To many cyclists living in the urban core, environmental and community activism is a major part of the lifestyle. Carmichael says he bikes so that he doesn’t have to give oil companies more money. The Cincinnati Cycling Club hosts bike outings where participants collect litter along the streets. And soon, the City will have a brand new bike cooperative, thanks to cyclist Julie Graff.
Called the MoBo Bike Co-op in honor of her late friend and fellow bike enthusiast, Justin Morioka, Graff has teamed up with Northside’s Green Village Gardening Community to offer a space where cyclists can repair their own bicycles.
Graff, 23, who says she was inspired by bike co-ops in places like Montreal and Boston, says the co-op offers classes on bike safety to cyclists as well as drivers.
“We want to make biking accessible to everyone,” says Graff.
The co-op will also help refurbish bicycles and sell new accessories.
And along the lines of making the City greener one cyclist at a time, Dan Korman, an Over-the-Rhine resident, will open his store Park + Vine, Downtown, in May. His store will feature goods for the ecologically-minded and will include an indoor bike rack. No stranger to cycling, Korman, 39, recently worked in marketing and communications for Chicago Bicycle Association.
And while he says there’s no point comparing the Windy City’s cycling initiatives to Cincinnati’s, he is positive about our Downtown community’s efforts to use more bikes. “If you go to the American Bike League’s Web site, you’ll read that a bike friendly community is one where municipal workers use bikes.”
Look around Downtown, says Korman, and you will see Cincinnati Police officers on bikes, as well as Downtown Cincinnati Inc.’s Downtown Ambassadors, who are on hand to assist Downtowners and help keep the streets safe and clean.
“I think we’re pretty bike-friendly,” he says.
And Cincinnati may be one pedal ahead of Northern Kentucky when it comes to urban cycling issues.

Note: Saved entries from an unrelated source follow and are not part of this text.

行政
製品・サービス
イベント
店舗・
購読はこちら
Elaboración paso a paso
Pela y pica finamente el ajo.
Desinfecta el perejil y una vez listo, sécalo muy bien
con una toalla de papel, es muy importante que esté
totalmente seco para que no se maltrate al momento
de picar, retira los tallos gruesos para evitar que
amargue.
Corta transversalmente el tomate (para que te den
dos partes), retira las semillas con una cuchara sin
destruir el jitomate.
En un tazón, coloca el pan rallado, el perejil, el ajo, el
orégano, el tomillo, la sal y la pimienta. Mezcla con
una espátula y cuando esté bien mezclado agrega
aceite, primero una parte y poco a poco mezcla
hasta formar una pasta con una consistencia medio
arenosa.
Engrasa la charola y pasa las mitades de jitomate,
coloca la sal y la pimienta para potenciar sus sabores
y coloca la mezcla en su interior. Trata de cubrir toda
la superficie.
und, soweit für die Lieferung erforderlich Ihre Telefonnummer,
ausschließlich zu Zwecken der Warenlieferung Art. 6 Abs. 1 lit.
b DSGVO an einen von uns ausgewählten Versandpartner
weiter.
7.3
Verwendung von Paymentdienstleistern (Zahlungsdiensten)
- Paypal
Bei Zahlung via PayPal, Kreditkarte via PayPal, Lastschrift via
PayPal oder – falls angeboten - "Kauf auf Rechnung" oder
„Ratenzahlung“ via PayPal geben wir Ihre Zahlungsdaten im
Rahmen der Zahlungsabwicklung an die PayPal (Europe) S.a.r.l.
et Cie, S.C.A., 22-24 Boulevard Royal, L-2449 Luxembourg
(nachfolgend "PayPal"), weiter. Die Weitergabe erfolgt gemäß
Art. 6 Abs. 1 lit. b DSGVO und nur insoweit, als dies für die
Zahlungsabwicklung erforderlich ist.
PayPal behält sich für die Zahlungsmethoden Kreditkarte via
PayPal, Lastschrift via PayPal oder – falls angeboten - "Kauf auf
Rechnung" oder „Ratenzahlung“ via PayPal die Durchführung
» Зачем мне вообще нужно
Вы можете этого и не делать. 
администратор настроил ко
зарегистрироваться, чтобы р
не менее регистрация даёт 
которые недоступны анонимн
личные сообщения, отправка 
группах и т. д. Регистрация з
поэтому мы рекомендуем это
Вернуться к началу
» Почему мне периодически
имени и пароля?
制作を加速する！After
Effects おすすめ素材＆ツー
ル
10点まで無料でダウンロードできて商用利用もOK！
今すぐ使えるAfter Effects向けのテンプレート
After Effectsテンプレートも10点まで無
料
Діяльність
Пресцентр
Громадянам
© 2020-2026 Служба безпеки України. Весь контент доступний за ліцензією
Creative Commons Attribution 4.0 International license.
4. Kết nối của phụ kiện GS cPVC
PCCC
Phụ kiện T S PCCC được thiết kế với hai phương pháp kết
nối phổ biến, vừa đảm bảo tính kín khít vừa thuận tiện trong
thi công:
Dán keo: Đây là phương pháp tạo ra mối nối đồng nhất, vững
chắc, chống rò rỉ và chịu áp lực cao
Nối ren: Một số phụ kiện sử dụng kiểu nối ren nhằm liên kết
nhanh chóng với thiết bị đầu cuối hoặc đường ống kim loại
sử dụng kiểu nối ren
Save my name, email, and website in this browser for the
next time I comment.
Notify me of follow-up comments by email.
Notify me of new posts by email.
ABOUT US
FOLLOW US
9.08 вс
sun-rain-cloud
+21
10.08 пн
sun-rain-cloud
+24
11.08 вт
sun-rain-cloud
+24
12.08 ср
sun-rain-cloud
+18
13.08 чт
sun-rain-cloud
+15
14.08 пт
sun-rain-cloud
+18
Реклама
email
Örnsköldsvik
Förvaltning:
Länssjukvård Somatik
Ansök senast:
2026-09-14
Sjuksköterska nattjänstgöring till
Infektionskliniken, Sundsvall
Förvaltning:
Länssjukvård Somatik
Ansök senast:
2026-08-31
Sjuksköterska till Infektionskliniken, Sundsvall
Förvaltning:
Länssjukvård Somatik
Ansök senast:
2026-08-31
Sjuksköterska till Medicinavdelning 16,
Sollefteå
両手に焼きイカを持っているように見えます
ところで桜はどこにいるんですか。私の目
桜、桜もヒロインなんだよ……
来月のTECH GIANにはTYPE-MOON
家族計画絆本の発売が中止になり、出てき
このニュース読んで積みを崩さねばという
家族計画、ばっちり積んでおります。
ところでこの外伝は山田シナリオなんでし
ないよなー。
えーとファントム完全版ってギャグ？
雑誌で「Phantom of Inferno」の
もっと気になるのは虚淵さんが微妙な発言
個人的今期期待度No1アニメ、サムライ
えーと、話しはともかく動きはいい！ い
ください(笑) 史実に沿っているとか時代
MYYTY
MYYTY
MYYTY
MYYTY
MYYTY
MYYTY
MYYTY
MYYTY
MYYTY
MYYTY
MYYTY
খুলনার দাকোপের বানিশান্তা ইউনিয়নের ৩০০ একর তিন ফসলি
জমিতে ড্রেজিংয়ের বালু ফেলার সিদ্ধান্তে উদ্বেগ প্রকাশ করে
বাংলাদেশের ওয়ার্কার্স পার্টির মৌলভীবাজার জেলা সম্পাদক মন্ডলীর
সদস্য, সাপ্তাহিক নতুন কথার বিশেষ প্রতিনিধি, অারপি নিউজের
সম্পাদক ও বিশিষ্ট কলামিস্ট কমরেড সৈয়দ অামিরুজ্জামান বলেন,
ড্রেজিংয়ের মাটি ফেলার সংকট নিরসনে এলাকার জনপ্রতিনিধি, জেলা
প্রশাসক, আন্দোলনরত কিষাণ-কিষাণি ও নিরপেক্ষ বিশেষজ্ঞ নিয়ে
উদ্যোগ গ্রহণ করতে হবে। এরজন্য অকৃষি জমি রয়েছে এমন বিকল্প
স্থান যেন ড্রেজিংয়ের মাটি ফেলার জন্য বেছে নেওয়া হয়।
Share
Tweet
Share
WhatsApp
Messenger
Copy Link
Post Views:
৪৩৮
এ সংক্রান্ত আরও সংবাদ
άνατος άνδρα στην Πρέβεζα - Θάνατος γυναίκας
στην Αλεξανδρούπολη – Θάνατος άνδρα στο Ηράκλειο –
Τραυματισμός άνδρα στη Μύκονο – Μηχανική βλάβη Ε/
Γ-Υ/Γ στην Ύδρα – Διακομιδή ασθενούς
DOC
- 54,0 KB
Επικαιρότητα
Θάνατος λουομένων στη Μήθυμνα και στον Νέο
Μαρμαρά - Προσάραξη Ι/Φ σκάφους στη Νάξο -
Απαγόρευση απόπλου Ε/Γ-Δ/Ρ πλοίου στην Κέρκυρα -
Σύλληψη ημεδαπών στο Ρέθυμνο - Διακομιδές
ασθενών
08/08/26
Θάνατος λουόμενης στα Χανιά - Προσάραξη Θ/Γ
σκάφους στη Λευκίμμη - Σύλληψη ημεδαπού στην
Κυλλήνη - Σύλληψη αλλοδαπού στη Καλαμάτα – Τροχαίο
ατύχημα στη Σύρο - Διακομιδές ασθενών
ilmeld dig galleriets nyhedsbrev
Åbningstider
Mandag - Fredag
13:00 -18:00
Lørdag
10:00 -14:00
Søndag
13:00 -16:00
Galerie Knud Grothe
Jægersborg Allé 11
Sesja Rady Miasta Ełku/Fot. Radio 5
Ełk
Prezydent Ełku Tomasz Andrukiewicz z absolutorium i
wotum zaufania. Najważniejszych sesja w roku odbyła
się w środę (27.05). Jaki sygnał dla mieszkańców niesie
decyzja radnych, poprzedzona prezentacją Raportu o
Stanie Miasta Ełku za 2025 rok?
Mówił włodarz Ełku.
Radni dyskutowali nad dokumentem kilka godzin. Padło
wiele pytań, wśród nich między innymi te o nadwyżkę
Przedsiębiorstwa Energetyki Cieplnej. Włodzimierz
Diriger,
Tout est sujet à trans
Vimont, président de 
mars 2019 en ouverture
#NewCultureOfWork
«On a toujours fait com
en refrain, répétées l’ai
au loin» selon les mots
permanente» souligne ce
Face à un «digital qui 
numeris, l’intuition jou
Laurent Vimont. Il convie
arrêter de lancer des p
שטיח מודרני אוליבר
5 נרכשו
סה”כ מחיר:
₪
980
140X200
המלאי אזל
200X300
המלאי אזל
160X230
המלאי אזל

Jason Resor, owner of Resor Bicycle on Eighth and Monmouth Streets in Covington, hopes the government on his side of the River will sit up and take notice.
“Northern Kentucky isn’t as focused and directed [in bike-advocacy efforts],” says Resor, who has operated Resor Bicycle for about seven years.
He says that although the Kentucky Mountain Bike Association is active in getting new trails completed, there is not much happening in the way of better policies for the urban cyclist.
There are many governing bodies within a smaller area (than in Cincinnati) says Resor. And that can make things complicated, although there is progress.
“Boone County has been really stepping up. It has been widening some roads,” says Resor. “We are just trying to be a part of a greener Downtown [too].”
And many think that that may be happening, as more people witness such changes in other cities.
“Chris and I were in Portand, Oregon, recently,” says Hardesty. “We rode our bikes to a park in the middle of the city that didn’t allow cars. I mean, we’re talking a forest right in the middle of the city.”
Hardesty says she looked over at her husband, and asked him if he thought something like that could ever work in Cincinnati. He wasn’t so sure, she says.
“But I really think it could be done. Some day I think people here will be open to something like that.”
And she could be right. As more trails open and roads widen for cyclists, and as more living in the City’s core forego cars for bikes – even if it’s just to the market and back – Downtown may just be getting greener – one cyclist at a time.